(Measurement reading data)
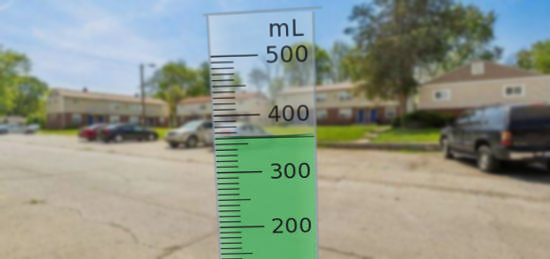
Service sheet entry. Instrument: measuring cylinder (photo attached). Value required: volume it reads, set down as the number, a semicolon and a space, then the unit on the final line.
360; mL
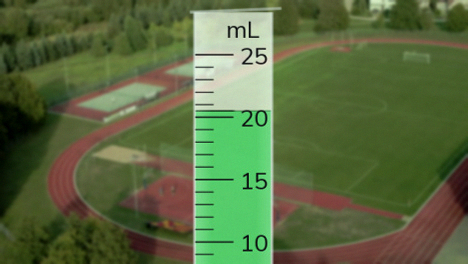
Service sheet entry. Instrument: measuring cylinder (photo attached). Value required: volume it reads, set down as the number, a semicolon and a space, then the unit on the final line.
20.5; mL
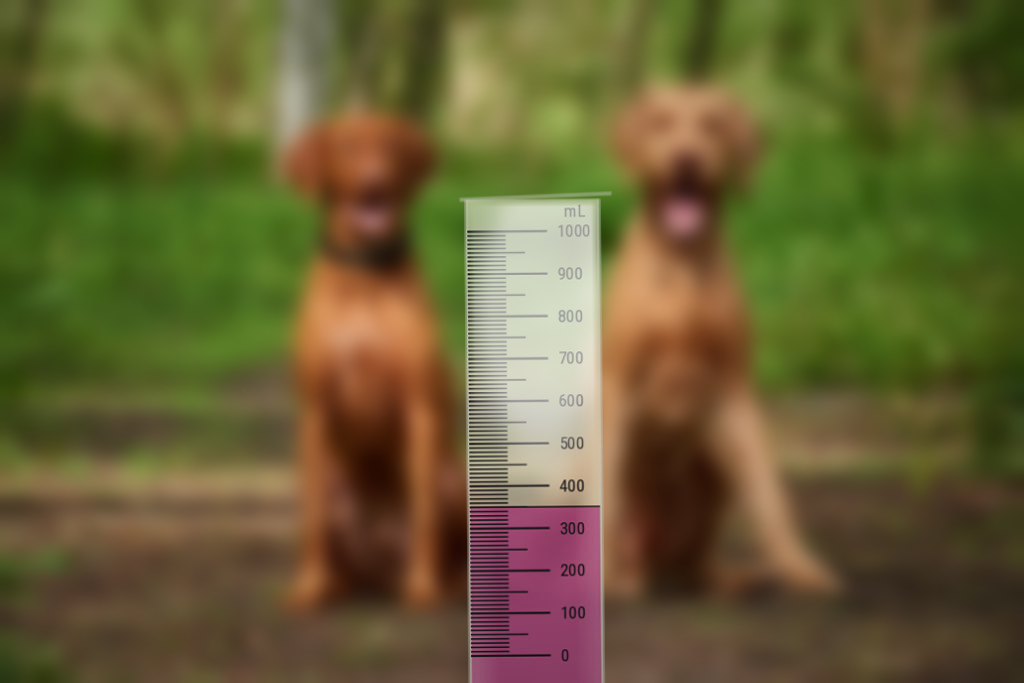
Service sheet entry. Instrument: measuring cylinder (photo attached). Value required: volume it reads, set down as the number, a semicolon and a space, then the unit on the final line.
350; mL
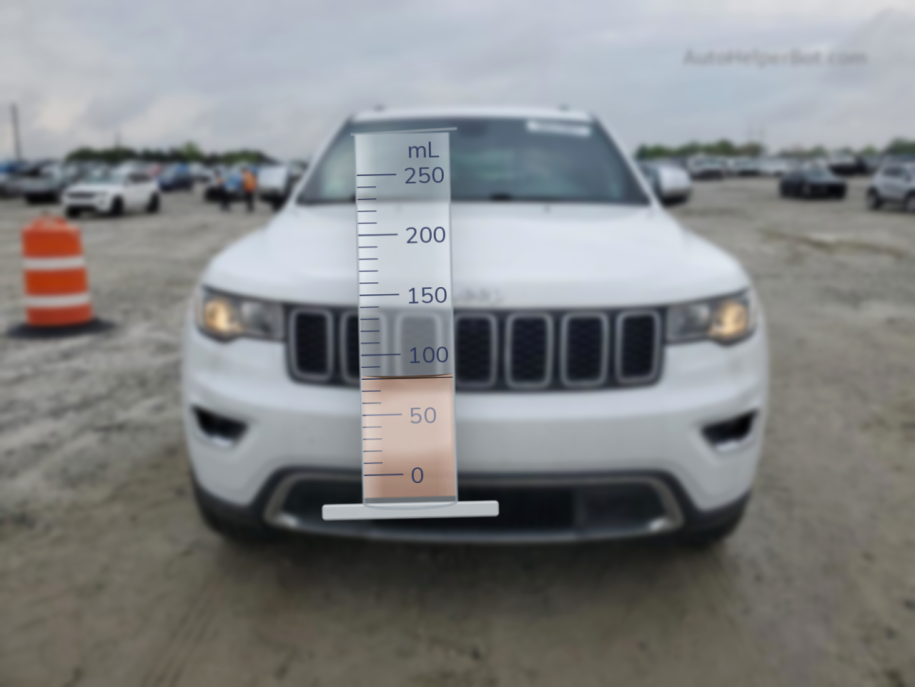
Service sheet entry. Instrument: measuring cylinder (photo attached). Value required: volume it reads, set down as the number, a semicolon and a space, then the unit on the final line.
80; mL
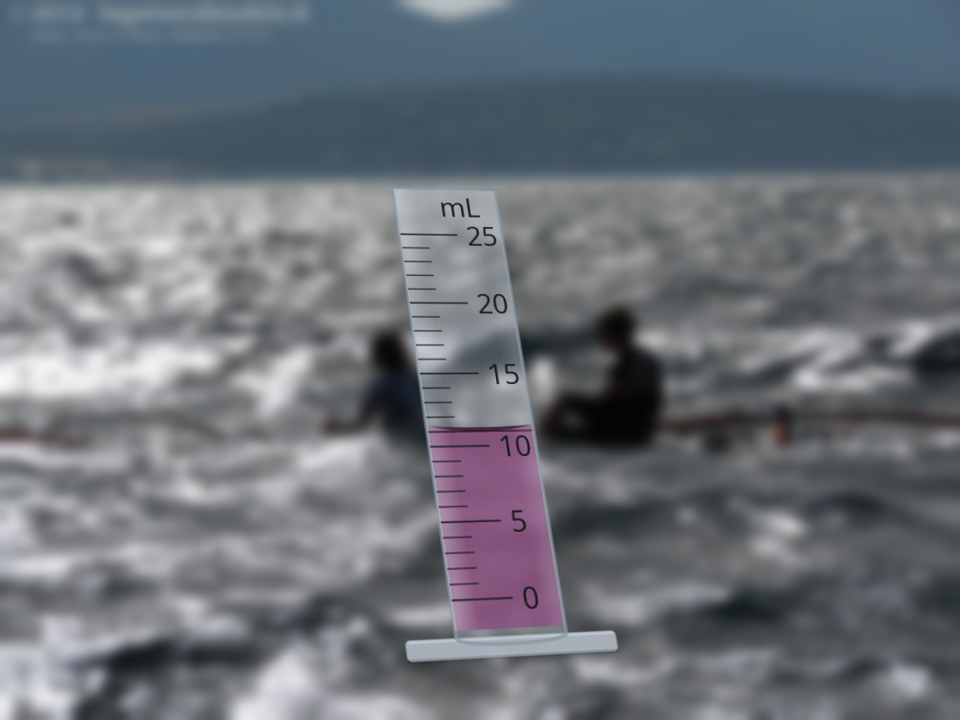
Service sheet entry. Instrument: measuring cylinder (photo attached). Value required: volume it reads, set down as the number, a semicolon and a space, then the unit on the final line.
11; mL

- Exercise description
Rewrite the listing above with every "measuring cylinder" changed to "graduated cylinder" and nothing else altered. Omit the pictures.

- Response to this exercise
Service sheet entry. Instrument: graduated cylinder (photo attached). Value required: volume it reads, set down as the number, a semicolon and a space, then the unit on the final line.
360; mL
Service sheet entry. Instrument: graduated cylinder (photo attached). Value required: volume it reads, set down as the number, a semicolon and a space, then the unit on the final line.
20.5; mL
Service sheet entry. Instrument: graduated cylinder (photo attached). Value required: volume it reads, set down as the number, a semicolon and a space, then the unit on the final line.
350; mL
Service sheet entry. Instrument: graduated cylinder (photo attached). Value required: volume it reads, set down as the number, a semicolon and a space, then the unit on the final line.
80; mL
Service sheet entry. Instrument: graduated cylinder (photo attached). Value required: volume it reads, set down as the number, a semicolon and a space, then the unit on the final line.
11; mL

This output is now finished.